Xi Jinping's latest tag: living Buddhist deity, Chinese official says
BEIJING (Reuters) - President of China, head of its Communist Party, commander-in-chief of the military and now living Buddhist deity - Xi Jinping has added another title to his growing collection, at least in the eyes of some ethnic Tibetans.
Speaking on Wednesday on the sidelines of China's annual meeting of parliament, the party boss of the remote northwestern province of Qinghai, birthplace of the Dalai Lama, said Tibetans who lived there had been saying they view Xi as a deity.
Wang Guosheng said the province had been following Mao Zedong's advice about inspiring the masses to love the party and its leader, distributing "images of the leader" to people in poverty-stricken areas being moved into new homes.
He did not specify if these were images of Mao or Xi.
"The ordinary people in the herder areas say, only General Secretary Xi is a living Bodhisattva. This is a really vivid thing to say," Wang said.
Bodhisattvas are individuals who carry out compassionate acts to achieve enlightenment.
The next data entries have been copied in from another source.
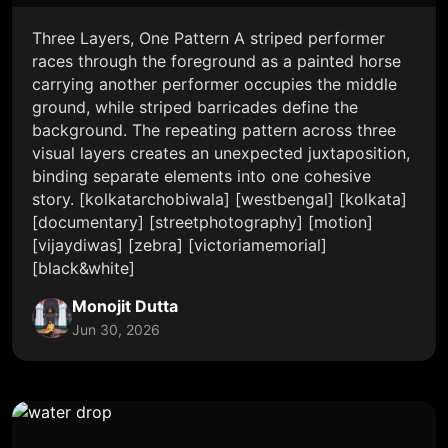
Three Layers, One Pattern A striped performer
races through the foreground as a painted horse
carrying another performer occupies the middle
ground, while striped barricades define the
background. The repeating pattern across three
visual layers creates an unexpected juxtaposition,
binding separate elements into one cohesive
story. [kolkatarchobiwala] [westbengal] [kolkata]
[documentary] [streetphotography] [motion]
[vijaydiwas] [zebra] [victoriamemorial]
[black&white]
Monojit Dutta
Jun 30, 2026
Tibetan Buddhists consider their exiled spiritual leader, the Dalai Lama, to be an incarnation of Avalokitesvara, a Bodhisattva of compassion.
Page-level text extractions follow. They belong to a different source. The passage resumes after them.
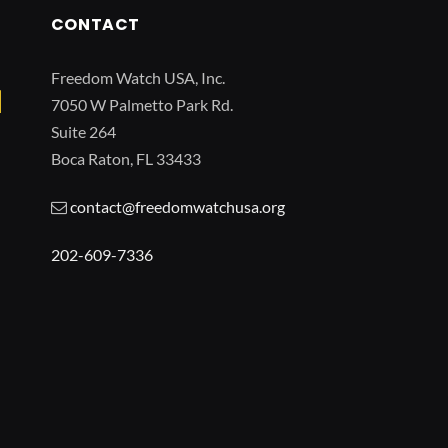
CONTACT
Freedom Watch USA, Inc.
7050 W Palmetto Park Rd.
Suite 264
Boca Raton, FL 33433
contact@freedomwatchusa.org
202-609-7336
Xi, who will be positioned to remain in office indefinitely when China's largely rubber-stamp parliament approves the removal of presidential term limits on Sunday, is considered China's most powerful leader since Mao.
Qinghai has a large Tibetan population, many of them yak herders, whom China has controversially been moving into permanent homes rather than allowing them to continue their traditional nomadic way of life.
Wang's comments were reported late on Wednesday by the state-run Beijing News on its WeChat account.
Despite being the ancestral home of the Dalai Lama, Qinghai is generally less tense than what China refers to as the Tibet Autonomous Region, and normally has no travel restrictions for foreigners.
Tibetan rights groups and exiles regularly criticize the government for not respecting the religious rights and traditions of Tibetans, and say China has trampled upon their culture.
China denies the accusations, saying its rule has brought development to once poverty-struck areas.